Now

Now opens with a number of young people explaining how and when they became an activist. It’s a strange question, as if being an activist is a career path. For some, I guess it is. One said she gave up being an architect to campaign against plastic, and others seem to have found some work for NGOs or as paid speakers for campaigns.

Good luck to them, though the majority of largely unheard people that we see in the film are the millions who have attended demonstrations in defence of the climate in the past few years. Watching pictures from a range of international countries – here, mainly in the Global North – it is quite astounding how quickly such a massive movement has emerged from virtually nothing.

Greta Thunberg features of course, which is great with me. The recent documentary I am Greta confirmed just what an articulate and perceptive young woman she is. We get some rarely seen footage alongside some of the old hits. We also see her and others marching in their hundreds of thousands in the international day of action for climate justice towards the end of 2019 (2019 was so different, wasn’t it?).

Now is angry, and while it offers a variety of voices from inside the movement, it’s not afraid to name the guilty. A German activist explains how she used to worry intensely about her climate footprint before realising that German industry polluted so much on her behalf that she could never stay within the acceptable limits. An academic asserts that the problem lies in capitalism and built in obsolescence which ensures unnecessary waste.

A couple of famous talking heads are rolled on to represent the older generation. Patti Smith is great – obviously still active, her daughter is leading an ecological initiative in France. Wim Wenders, on the other hand, wishes the new generation well, but seems to have given up on activism himself since some people turned to violence. Now I guess he thinks he’s changing the world by hanging around with the despicable Bono.

The one thing that is missing from Now is a strategy – or rather, we are offered several strategies – from using less plastic to growing more trees, which seem thoroughly inadequate compared to the size of the threat. A slightly older woman is asked how she responds to a speech by Thunberg. It’s great, she says, but it’s unclear what she can do. She planted a tree in her garden last week. Most of us don’t have the gardens to do even that.

So, on the one side we see the marvellous demonstrations, but even these leave themselves open to be co-opted by the enemies of the climate. Even neo-liberal German foreign minister Heiko Maas is rolled on to say all the right words saying that people Greta Thunberg have taught people like him to think differently. When they inspire you to act differently, you can get back to us, Heiko.

Some of the people interviewed are suing the US government. Others are delighted that the UN invited youth delegates to address a sitting.

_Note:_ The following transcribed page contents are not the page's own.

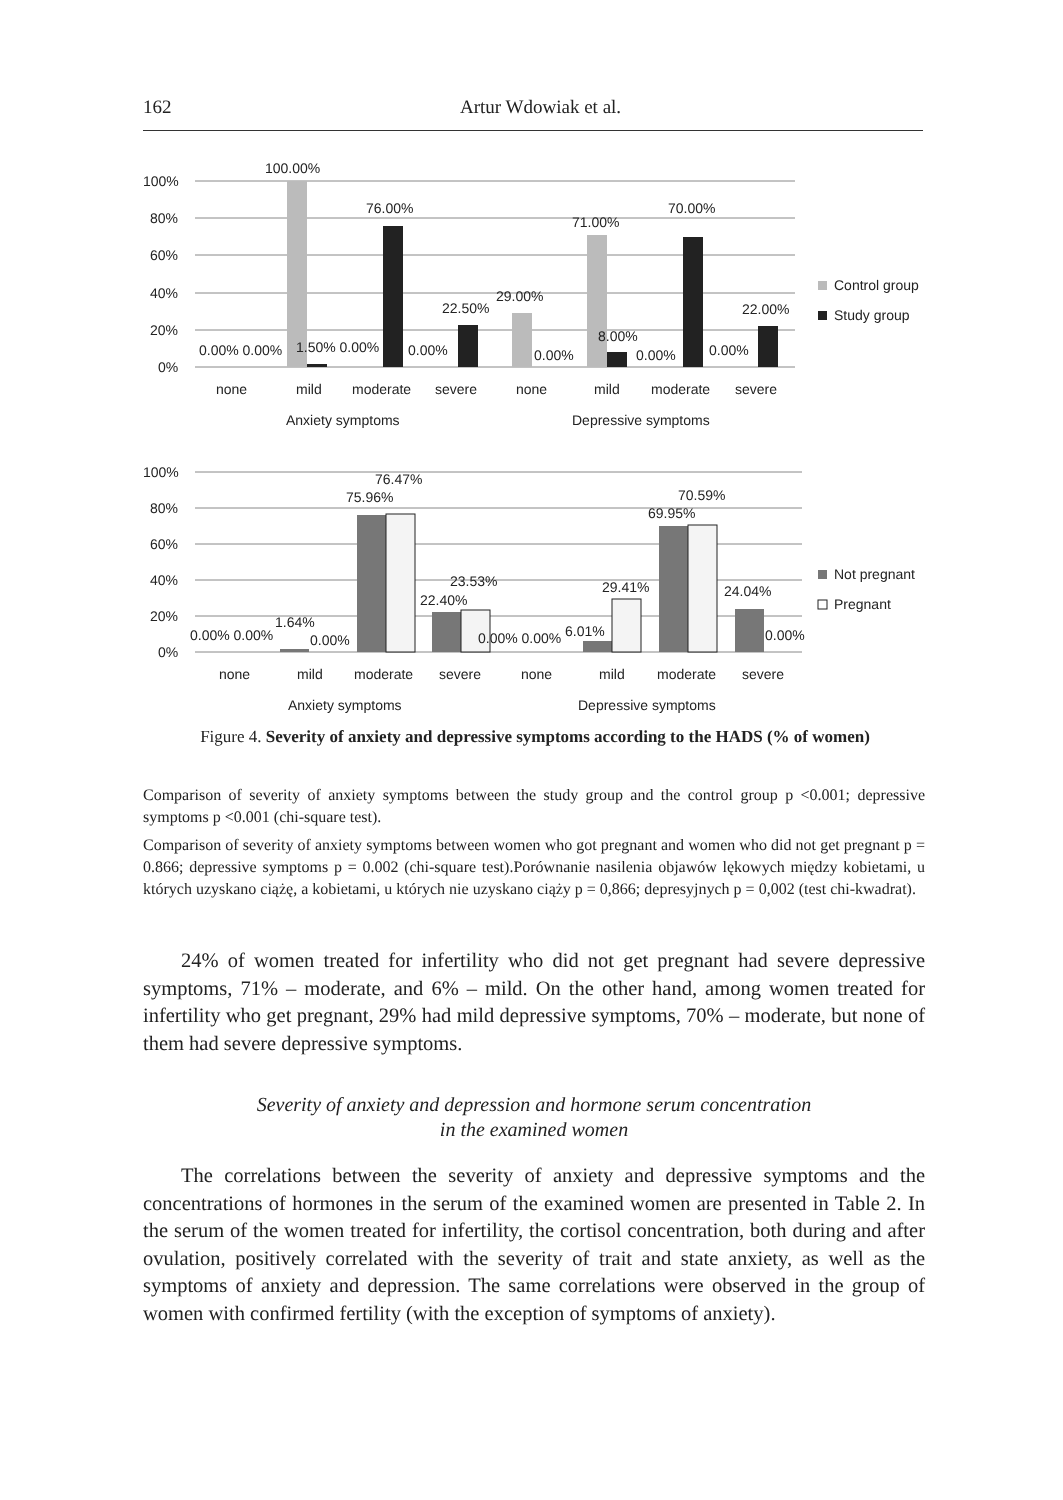162 Artur Wdowiak et al.
100%
80%
60%
40%
20%
0%
100.00%
76.00%
22.50%
29.00%
71.00%
70.00%
22.00%
8.00%
0.00% 0.00%
1.50% 0.00%
0.00%
0.00%
0.00%
0.00%
none
mild
moderate
severe
none
mild
moderate
severe
Anxiety symptoms
Depressive symptoms
Control group
Study group
100%
80%
60%
40%
20%
0%
76.47%
75.96%
22.40%
23.53%
29.41%
70.59%
69.95%
24.04%
0.00% 0.00%
1.64%
0.00%
0.00% 0.00%
6.01%
0.00%
none
mild
moderate
severe
none
mild
moderate
severe
Anxiety symptoms
Depressive symptoms
Not pregnant
Pregnant
Figure 4. Severity of anxiety and depressive symptoms according to the HADS (% of women)
Comparison of severity of anxiety symptoms between the study group and the control group p <0.001; depressive symptoms p <0.001 (chi-square test).
Comparison of severity of anxiety symptoms between women who got pregnant and women who did not get pregnant p = 0.866; depressive symptoms p = 0.002 (chi-square test).Porównanie nasilenia objawów lękowych między kobietami, u których uzyskano ciążę, a kobietami, u których nie uzyskano ciąży p = 0,866; depresyjnych p = 0,002 (test chi-kwadrat).
24% of women treated for infertility who did not get pregnant had severe depressive symptoms, 71% – moderate, and 6% – mild. On the other hand, among women treated for infertility who get pregnant, 29% had mild depressive symptoms, 70% – moderate, but none of them had severe depressive symptoms.
Severity of anxiety and depression and hormone serum concentration
in the examined women
The correlations between the severity of anxiety and depressive symptoms and the concentrations of hormones in the serum of the examined women are presented in Table 2. In the serum of the women treated for infertility, the cortisol concentration, both during and after ovulation, positively correlated with the severity of trait and state anxiety, as well as the symptoms of anxiety and depression. The same correlations were observed in the group of women with confirmed fertility (with the exception of symptoms of anxiety).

These are fine as publicity stunts, or as ways of building actions which target the big polluters, but for a problem as systemic as climate change, a believe that the courts or the UN will be able to bring lasting change is ultimately demobilising.

The dilemma is acknowledged by many of the interviewees. The problem that they are fighting is so systemic, so built into a neo-liberal society which privileges Big Oil, that without confronting capitalism, you’re left appealing to the UN. There is a totemic scene in the film where Thunberg tells UN delegates that they’re part of the problem, and they applaud her to the rafters, obviously oblivious to hat she is saying.

Some of the young activists react to this by throwing themselves into single issue campaigning, and good luck to them. Others seem to be moving towards a more NGO-orientated approach, where what they are even allowed to campaign on is restricted by what their financial backers deem to be uncontroversial enough to win donations or tax relief. And yet this is a problem which requires an utterly controversial solution.

There was a cliché about left wing arts journalism which denounces any film that doesn’t call for the building of a revolutionary party. It’s a cliché, but it’s often true. Just this once, though, we have a film that suffers for not making this call. Now is great at explaining the problem, brilliant at showing the mass response, but woefully inadequate at letting us know what we can do about it.

I hope that people are inspired by Now to join the climate movement and to attend (better still carrying on attending) the demonstrations. And yet the film shows that this movement needs an urgent discussion on how it can actually win. Although some of the problems are raised here, it is way too short on answers.